Ce couple qui, à force d'accumuler les échecs et les déceptions, s'est construit, s'est entretenu sur une montagne de mensonges, survivra-t-il? L'échec se dévoile dans la plus grande des intimités, celle du couple. L'échec suprême, la désillusion, l'utérus vide.
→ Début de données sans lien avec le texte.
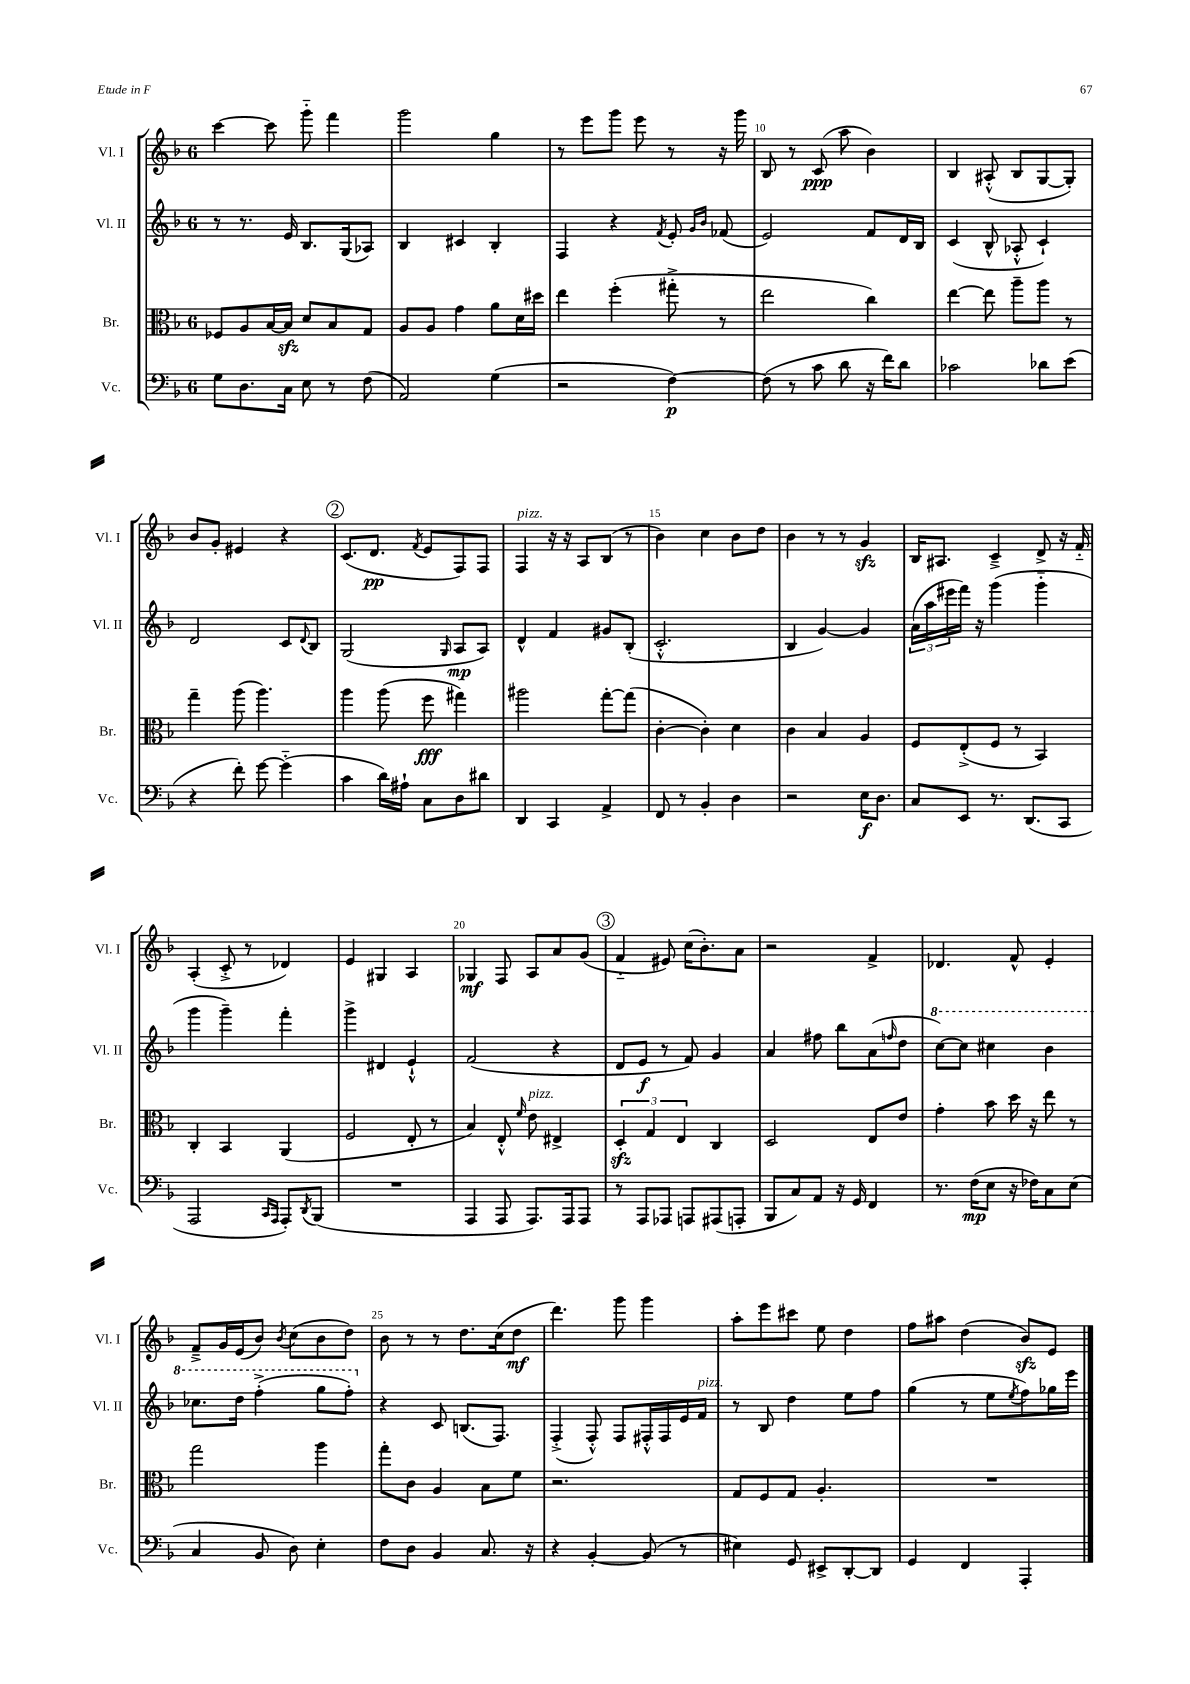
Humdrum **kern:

**kern	**dynam	**kern	**dynam	**kern	**dynam	**kern	**dynam
*part4	*part4	*part3	*part3	*part2	*part2	*part1	*part1
*staff4	*staff4	*staff3	*staff3	*staff2	*staff2	*staff1	*staff1
*I"Vc.	*	*I"Br.	*	*I"Vl. II	*	*I"Vl. I	*
*I'Vc.	*	*I'Br.	*	*I'Vl. II	*	*I'Vl. I	*
*clefF4	*	*clefC3	*	*clefG2	*	*clefG2	*
*k[b-]	*	*k[b-]	*	*k[b-]	*	*k[b-]	*
*M6/8	*	*M6/8	*	*M6/8	*	*M6/8	*
=7	=7	=7	=7	=7	=7	=7	=7
8G\L	.	8F-X/L	.	8r	.	[4ccc\	.
8.D\	.	8A/	.	8.r	.	.	.
.	.	[16B-/L	.	.	.	8ccc\]	.
16C\Jk	.	16B-zz/JJ]	.	16e/	.	.	.
8E\	.	8d/L	.	8.B-/L	.	8ggg\	.
8r	.	8B-/	.	.	.	4fff\	.
.	.	.	.	(16G/k	.	.	.
(8F\	.	8G/J	.	8A-X/J)	.	.	.
=8	=8	=8	=8	=8	=8	=8	=8
2AA/)	.	8A/L	.	4B-/	.	2ggg\	.
.	.	8A/J	.	.	.	.	.
.	.	4g\	.	4c#X/	.	.	.
(4G\	.	8a\L	.	4B-'/	.	4gg\	.
.	.	16d\L	.	.	.	.	.
.	.	16dd#X\JJ	.	.	.	.	.
=9	=9	=9	=9	=9	=9	=9	=9
2r	.	4ee\	.	4F/	.	8r	.
.	.	.	.	.	.	8eee\L	.
.	.	(4ff'\	.	4r	.	8ggg\J	.
.	.	.	.	.	.	8eee\	.
.	.	.	.	8qf/	.	.	.
[4F\)	p	8gg#X'^\	.	8e'/	.	8r	.
.	.	.	.	16qqg/LL	.	.	.
.	.	.	.	16qqb-/JJ	.	.	.
.	.	8r	.	(8f-X/	.	16r	.
.	.	.	.	.	.	16ggg\	.
=10	=10	=10	=10	=10	=10	=10	=10
(8F\]	.	2ee\	.	2e/)	.	8B-/	.
8r	.	.	.	.	.	8r	.
8c\	.	.	.	.	.	(8c/	ppp
8d\	.	.	.	.	.	8aa\	.
16r	.	4cc\)	.	8f/L	.	4b-\)	.
16f\KL)	.	.	.	.	.	.	.
8d\J	.	.	.	16d/L	.	.	.
.	.	.	.	16B-/JJ	.	.	.
=11	=11	=11	=11	=11	=11	=11	=11
2c-X\	.	[4ee\	.	(4c/	.	4B-/	.
.	.	8ee\]	.	8B-^^/	.	(8A#X'^^/	.
.	.	8aa~\L	.	8A-X'^^/	.	8B-/L	.
8d-X\L	.	8aa\J	.	4c`/)	.	[8G/	.
(8e\J	.	8r	.	.	.	8G'/J])	.
!!LO:LB:g=z
=12	=12	=12	=12	=12	=12	=12	=12
4r	.	4gg~\	.	2d/	.	8b-/L	.
.	.	.	.	.	.	8g'/J	.
8f'\)	.	(8aa\	.	.	.	4e#X/	.
[8g\	.	4.aa\)	.	.	.	.	.
(4g\]	.	.	.	8c/L	.	4r	.
.	.	.	.	8qqd/	.	.	.
.	.	.	.	8B-/J	.	.	.
!!LO:REH:place=s1:t=2
=13	=13	=13	=13	=13	=13	=13	=13
4c\	.	4aa\	.	(2G/	.	(8.c/L	.
.	.	.	.	.	.	8.d/J	pp
16d\LL)	.	(8aa\	.	.	.	.	.
16A#X`\JJ	.	.	.	.	.	.	.
.	.	.	.	.	.	8qf/	.
8C\L	.	8ff\	fff	.	.	8e/L	.
.	.	.	.	16qqG/	.	.	.
8D\	.	4gg#X\)	.	8A/L	mp	8F/)	.
8d#X\J	.	.	.	8A/J)	.	8F/J	.
=14	=14	=14	=14	=14	=14	=14	=14
!	!	!	!	!	!	!LO:TX:a:i:t=pizz.	!
4DD/	.	2aa#X\	.	4d^^/	.	4F/	.
4CC/	.	.	.	4f/	.	16r	.
.	.	.	.	.	.	16r	.
.	.	.	.	.	.	8A/L	.
4AA^/	.	[8gg'\L	.	8g#X/L	.	(8B-/J	.
.	.	(8gg\J]	.	(8B-'/J	.	8r	.
=15	=15	=15	=15	=15	=15	=15	=15
8FF/	.	[4c'\	.	2.c'^^/	.	4b-\)	.
8r	.	.	.	.	.	.	.
4BB-'/	.	4c'\])	.	.	.	4cc\	.
4D\	.	4d\	.	.	.	8b-\L	.
.	.	.	.	.	.	8dd\J	.
=16	=16	=16	=16	=16	=16	=16	=16
2r	.	4c\	.	4B-/	.	4b-\	.
.	.	4B-/	.	[4g/)	.	8r	.
.	.	.	.	.	.	8r	.
16E\KL	f	4A/	.	4g/]	.	4gzz/	.
8.D\J	.	.	.	.	.	.	.
=17	=17	=17	=17	=17	=17	=17	=17
8C/L	.	8F/L	.	(24a\LL	.	16B-/KL	.
.	.	.	.	24aa\	.	.	.
.	.	.	.	.	.	8.A#X/J	.
.	.	.	.	24eee#X\	.	.	.
8EE/J	.	(8E'^/	.	16fff\JJ)	.	.	.
.	.	.	.	16r	.	.	.
8.r	.	8F/J	.	(4ggg\	.	4c~^/	.
.	.	8r	.	.	.	.	.
(8.DD/L	.	.	.	.	.	.	.
.	.	4BB-/)	.	4ggg\	.	8d^/	.
8CC/J	.	.	.	.	.	16r	.
.	.	.	.	.	.	16f/	.
!!LO:LB:g=z
=18	=18	=18	=18	=18	=18	=18	=18
2AAA/	.	4C'/	.	4ggg\	.	(4A'/	.
.	.	4BB-/	.	4ggg~\)	.	8c'^/	.
.	.	.	.	.	.	8r	.
16qqCC/LL	.	.	.	.	.	.	.
16qqAAA/JJ	.	.	.	.	.	.	.
8AAA'/L)	.	(4AA/	.	4fff'\	.	4d-X/)	.
8qDD/	.	.	.	.	.	.	.
(8BBB-/J	.	.	.	.	.	.	.
=19	=19	=19	=19	=19	=19	=19	=19
2.r	.	2F/	.	4ggg^\	.	4e/	.
.	.	.	.	4d#X/	.	4G#X/	.
.	.	8E'/	.	4e`^^/	.	4A/	.
.	.	8r	.	.	.	.	.
=20	=20	=20	=20	=20	=20	=20	=20
4AAA/	.	4B-/)	.	(2f/	.	4G-X/	mf
8AAA/	.	8E'^^/	.	.	.	8F/	.
.	.	16qqf/	.	.	.	.	.
!	!	!LO:TX:a:i:t=pizz.	!	!	!	!	!
8.AAA/L)	.	8e\	.	.	.	8A/L	.
.	.	4E#X^/	.	4r	.	8a/	.
16AAA/k	.	.	.	.	.	.	.
8AAA/J	.	.	.	.	.	(8g/J	.
!!LO:REH:place=s1:t=3
=21	=21	=21	=21	=21	=21	=21	=21
8r	.	6Dzz'/	.	8d/L	.	4f/	.
8AAA/L	.	.	.	8e/J	f	.	.
.	.	6G/	.	.	.	.	.
8AAA-X/J	.	.	.	8r	.	8e#X/)	.
.	.	6E/	.	.	.	.	.
8AAAn/L	.	.	.	8f/)	.	(16cc\KL	.
.	.	.	.	.	.	8.b-'\)	.
(8AAA#X/	.	4C/	.	4g/	.	.	.
8AAAn'/J	.	.	.	.	.	8a\J	.
=22	=22	=22	=22	=22	=22	=22	=22
8BBB-/L	.	2D/	.	4a/	.	2r	.
8C/)	.	.	.	.	.	.	.
8AA/J	.	.	.	8ff#X\	.	.	.
16r	.	.	.	8bb-\L	.	.	.
16GG/	.	.	.	.	.	.	.
4FF/	.	8E/L	.	(8a\	.	4f^/	.
.	.	.	.	16qqffn/	.	.	.
.	.	8e/J	.	8dd\J	.	.	.
=23	=23	=23	=23	=23	=23	=23	=23
*	*	*	*	*8va	*	*	*
8.r	.	4g'\	.	[8ccc\L)	.	4.d-X/	.
.	.	.	.	8ccc\J]	.	.	.
(16F\KL	mp	.	.	.	.	.	.
8E\J	.	8b-\	.	4ccc#X\	.	.	.
16r	.	16dd\	.	.	.	8f^^/	.
16F-X\KL)	.	16r	.	.	.	.	.
8C\	.	8ee\	.	4bb-\	.	4e'/	.
(8E\J	.	8r	.	.	.	.	.
!!LO:LB:g=z
=24	=24	=24	=24	=24	=24	=24	=24
4C/	.	2gg\	.	8.ccc-X\L	.	8f~^/L	.
.	.	.	.	.	.	16g/L	.
.	.	.	.	16ddd\Jk	.	(16e/J	.
8BB-/	.	.	.	(4fff'^\	.	8b-/J)	.
.	.	.	.	.	.	8qb-/	.
8D\)	.	.	.	.	.	(8cc\L	.
4E'\	.	4aa\	.	8ggg\L	.	8b-\	.
.	.	.	.	8fff'\J)	.	8dd\J)	.
=25	=25	=25	=25	=25	=25	=25	=25
*	*	*	*	*X8va	*	*	*
8F\L	.	8gg'\L	.	4r	.	8b-\	.
8D\J	.	8c\J	.	.	.	8r	.
4BB-/	.	4A/	.	8c/	.	8r	.
.	.	.	.	(8.Bn/L	.	8.dd\L	.
8.C/	.	8B-\L	.	.	.	.	.
.	.	.	.	8.F/J)	.	(16cc\k	.
.	.	8f\J	.	.	.	8dd\J	mf
16r	.	.	.	.	.	.	.
=26	=26	=26	=26	=26	=26	=26	=26
4r	.	2.r	.	(4F'^/	.	4.ddd\)	.
[4BB-'/	.	.	.	8F'^^/)	.	.	.
.	.	.	.	8F/L	.	8ggg\	.
(8BB-/]	.	.	.	16F#X'^^/L	.	4ggg\	.
.	.	.	.	16F#/	.	.	.
8r	.	.	.	16e/	.	.	.
!	!	!	!	!LO:TX:a:i:t=pizz.	!	!	!
.	.	.	.	16f/JJ	.	.	.
=27	=27	=27	=27	=27	=27	=27	=27
4E#X\)	.	8G/L	.	8r	.	8aa'\L	.
.	.	8F/	.	8B-/	.	8eee\	.
8GG/	.	8G/J	.	4dd\	.	8ccc#X\J	.
8EE#X^/L	.	4.A'/	.	.	.	8ee\	.
[8DD'/	.	.	.	8ee\L	.	4dd\	.
8DD/J]	.	.	.	8ff\J	.	.	.
=28	=28	=28	=28	=28	=28	=28	=28
4GG/	.	2.r	.	(4gg\	.	8ff\L	.
.	.	.	.	.	.	8aa#X\J	.
4FF/	.	.	.	8r	.	(4dd\	.
.	.	.	.	8ee\L	.	.	.
.	.	.	.	8qee/	.	.	.
4AAA'/	.	.	.	8ff\)	.	8b-zz/L)	.
.	.	.	.	16gg-X\L	.	8e/J	.
.	.	.	.	16eee\JJ	.	.	.
==	==	==	==	==	==	==	==
*-	*-	*-	*-	*-	*-	*-	*-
C'est d'une violence inouïe, quasi insoutenable. On rit, parfois, mais je crois que cela tient plus du principe qui veut, selon Henri Bergson, que le rire est une anesthésie momentanée du cœur où les émotions sont mises de côté. Une certaine forme d'inconfort qu'il faut désamorcer. Un miroir tendu sur nos travers. N'a-t-on jamais menti, ne serait-ce que par omission? Pour dissimuler ou taire un échec dont nous sommes peu fier-ères? N'a-t-on jamais blessé quelqu'un, même involontairement, en appuyant sur une faiblesse ou tout simplement par lâcheté? La différence entre des esprits normalement constitués et ceux de Martha et Georges, qui oscillent entre névrose et folie, est que nous, nous le faisons involontairement, inconsciemment. Dans le cas de Martha et Georges, chaque mot est pesé et utilisé à dessein : la mise à mort de l'autre. Toutes les armes sont autorisées, de l'insulte à la colère, de la torture au sexe. 
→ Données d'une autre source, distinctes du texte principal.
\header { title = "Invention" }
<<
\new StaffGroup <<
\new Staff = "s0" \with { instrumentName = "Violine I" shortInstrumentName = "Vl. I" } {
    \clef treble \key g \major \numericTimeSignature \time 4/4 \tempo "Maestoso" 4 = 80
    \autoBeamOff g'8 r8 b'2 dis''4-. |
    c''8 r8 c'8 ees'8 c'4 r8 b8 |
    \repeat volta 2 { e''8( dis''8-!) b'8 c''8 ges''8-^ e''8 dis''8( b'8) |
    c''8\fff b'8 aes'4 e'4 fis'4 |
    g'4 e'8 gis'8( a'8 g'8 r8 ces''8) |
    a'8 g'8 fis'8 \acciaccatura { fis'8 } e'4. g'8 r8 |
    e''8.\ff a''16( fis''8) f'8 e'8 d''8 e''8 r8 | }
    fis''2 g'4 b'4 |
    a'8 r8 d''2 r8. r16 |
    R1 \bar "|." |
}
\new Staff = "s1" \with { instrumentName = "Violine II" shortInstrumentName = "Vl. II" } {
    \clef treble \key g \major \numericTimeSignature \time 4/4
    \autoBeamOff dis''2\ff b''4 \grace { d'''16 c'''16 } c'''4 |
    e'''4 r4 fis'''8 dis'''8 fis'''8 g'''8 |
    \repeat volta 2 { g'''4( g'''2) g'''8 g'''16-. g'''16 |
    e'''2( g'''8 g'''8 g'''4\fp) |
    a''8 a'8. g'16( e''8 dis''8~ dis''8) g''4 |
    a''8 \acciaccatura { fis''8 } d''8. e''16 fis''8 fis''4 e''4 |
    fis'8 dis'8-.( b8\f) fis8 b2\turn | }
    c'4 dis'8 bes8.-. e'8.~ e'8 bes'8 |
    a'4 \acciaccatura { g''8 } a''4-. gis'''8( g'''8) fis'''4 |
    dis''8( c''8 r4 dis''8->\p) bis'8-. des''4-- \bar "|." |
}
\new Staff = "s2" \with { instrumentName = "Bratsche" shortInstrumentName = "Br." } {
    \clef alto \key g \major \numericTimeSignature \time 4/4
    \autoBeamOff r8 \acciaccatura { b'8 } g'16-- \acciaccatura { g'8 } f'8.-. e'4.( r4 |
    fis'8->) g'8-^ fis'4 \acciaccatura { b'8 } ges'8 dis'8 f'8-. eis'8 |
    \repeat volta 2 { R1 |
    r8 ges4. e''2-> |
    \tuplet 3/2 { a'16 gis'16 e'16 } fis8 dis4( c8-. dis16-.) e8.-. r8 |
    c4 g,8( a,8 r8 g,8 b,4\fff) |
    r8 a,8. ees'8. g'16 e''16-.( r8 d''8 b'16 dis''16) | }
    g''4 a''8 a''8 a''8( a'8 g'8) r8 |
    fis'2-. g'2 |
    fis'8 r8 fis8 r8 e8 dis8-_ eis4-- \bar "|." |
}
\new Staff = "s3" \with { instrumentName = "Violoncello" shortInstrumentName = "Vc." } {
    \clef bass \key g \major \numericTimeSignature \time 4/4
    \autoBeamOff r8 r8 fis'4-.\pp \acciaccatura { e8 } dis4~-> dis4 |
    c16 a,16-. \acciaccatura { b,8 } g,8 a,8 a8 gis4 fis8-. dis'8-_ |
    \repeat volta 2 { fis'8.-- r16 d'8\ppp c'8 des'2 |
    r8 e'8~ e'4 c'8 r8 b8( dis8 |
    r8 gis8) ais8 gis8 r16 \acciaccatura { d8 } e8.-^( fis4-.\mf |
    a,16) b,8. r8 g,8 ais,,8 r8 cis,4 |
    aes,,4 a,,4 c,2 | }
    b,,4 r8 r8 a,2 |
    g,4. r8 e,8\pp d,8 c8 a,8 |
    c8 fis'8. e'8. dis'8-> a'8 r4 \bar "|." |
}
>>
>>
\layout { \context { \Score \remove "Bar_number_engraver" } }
Dans l'ultime scène, alors que la dernière illusion est morte, mais que son corps est encore chaud et pas encore touché par la rigidité cadavérique, quand ne reste que la réalité dans ce qu'elle a de plus cru, de plus creux, de plus indécent, la tendresse ressurgit. Les mains se frôlent... qu'est devenu l'amour? Comment peut-il (sur)vivre quand il est nu et livré à lui-même, sans artifices? Vous avez deux heures, la durée de la pièce, pour y réfléchir. 

Menée par un quatuor de comédiennes et de comédiens exceptionnel, portée par une mise en scène de  gladiateurs et gladiatrices lancé-es dans l'arène - celles et ceux qui vont mourir te saluent, toi, Amour - la pièce d'Edward Albee est une profonde réflexion sur la distinction entre la réalité et l'illusion. Et si les mensonges n'étaient que la partie visible, dicible, de nos fantasmes inavouables, de nos espoirs irréalisés? 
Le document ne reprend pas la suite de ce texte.